### TO-DO ITEM
Please return the lines below verbatim, beginning at the one that has "ماتریس سازگاری" and stopping after the one that has "Gateway را حفظ", and add no other lines.

### Entries taken from a collection
-- Opening Marker --

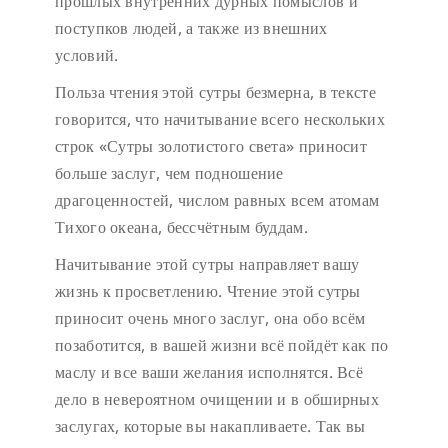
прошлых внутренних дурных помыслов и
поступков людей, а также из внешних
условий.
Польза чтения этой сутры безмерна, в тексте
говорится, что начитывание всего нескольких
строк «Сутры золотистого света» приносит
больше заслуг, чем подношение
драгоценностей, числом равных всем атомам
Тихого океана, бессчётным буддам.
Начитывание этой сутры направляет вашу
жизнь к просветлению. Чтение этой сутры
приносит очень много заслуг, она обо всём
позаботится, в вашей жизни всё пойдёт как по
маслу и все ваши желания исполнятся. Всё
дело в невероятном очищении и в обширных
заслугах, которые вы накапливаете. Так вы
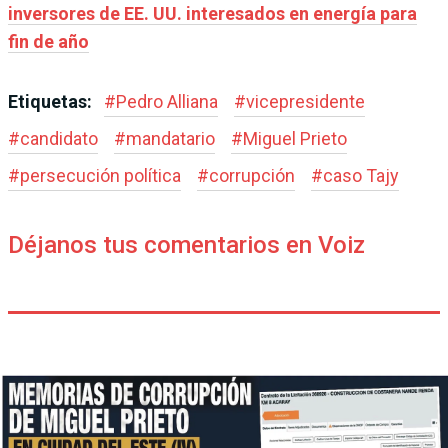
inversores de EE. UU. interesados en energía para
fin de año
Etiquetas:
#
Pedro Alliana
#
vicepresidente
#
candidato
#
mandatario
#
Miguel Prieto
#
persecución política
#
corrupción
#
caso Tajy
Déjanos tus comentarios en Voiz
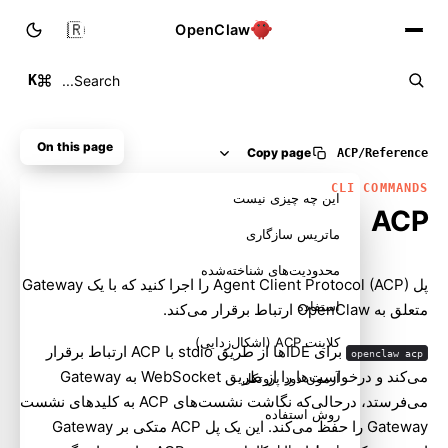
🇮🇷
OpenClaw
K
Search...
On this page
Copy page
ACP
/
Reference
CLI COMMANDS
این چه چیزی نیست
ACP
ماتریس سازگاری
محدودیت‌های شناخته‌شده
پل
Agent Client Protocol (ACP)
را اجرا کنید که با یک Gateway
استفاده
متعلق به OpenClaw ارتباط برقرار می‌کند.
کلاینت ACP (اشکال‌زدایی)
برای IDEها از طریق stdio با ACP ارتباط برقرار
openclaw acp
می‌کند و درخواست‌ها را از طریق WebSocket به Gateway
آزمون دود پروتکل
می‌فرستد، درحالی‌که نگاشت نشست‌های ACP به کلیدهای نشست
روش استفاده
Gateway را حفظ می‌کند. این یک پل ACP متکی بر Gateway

-- Closing Marker --
-- Opening Marker --

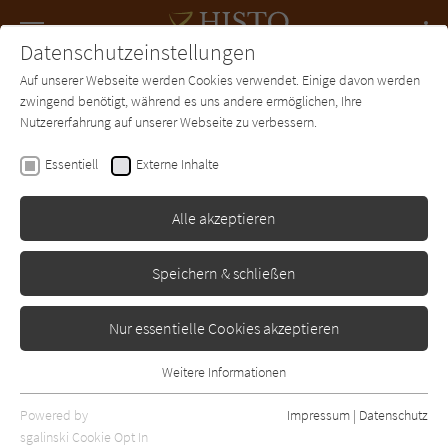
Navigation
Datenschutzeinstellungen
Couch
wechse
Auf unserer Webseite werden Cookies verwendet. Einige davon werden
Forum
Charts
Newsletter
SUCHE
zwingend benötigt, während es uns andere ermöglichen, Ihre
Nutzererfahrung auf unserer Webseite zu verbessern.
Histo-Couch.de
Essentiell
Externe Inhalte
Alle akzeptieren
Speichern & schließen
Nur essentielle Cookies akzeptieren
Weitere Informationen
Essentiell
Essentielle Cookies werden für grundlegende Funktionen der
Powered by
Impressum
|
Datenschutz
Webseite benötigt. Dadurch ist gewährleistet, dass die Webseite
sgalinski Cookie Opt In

-- Closing Marker --

### RESULT FOR THIS TASK
ماتریس سازگاری
محدودیت‌های شناخته‌شده
پل
Agent Client Protocol (ACP)
را اجرا کنید که با یک Gateway
استفاده
متعلق به OpenClaw ارتباط برقرار می‌کند.
کلاینت ACP (اشکال‌زدایی)
برای IDEها از طریق stdio با ACP ارتباط برقرار
openclaw acp
می‌کند و درخواست‌ها را از طریق WebSocket به Gateway
آزمون دود پروتکل
می‌فرستد، درحالی‌که نگاشت نشست‌های ACP به کلیدهای نشست
روش استفاده
Gateway را حفظ می‌کند. این یک پل ACP متکی بر Gateway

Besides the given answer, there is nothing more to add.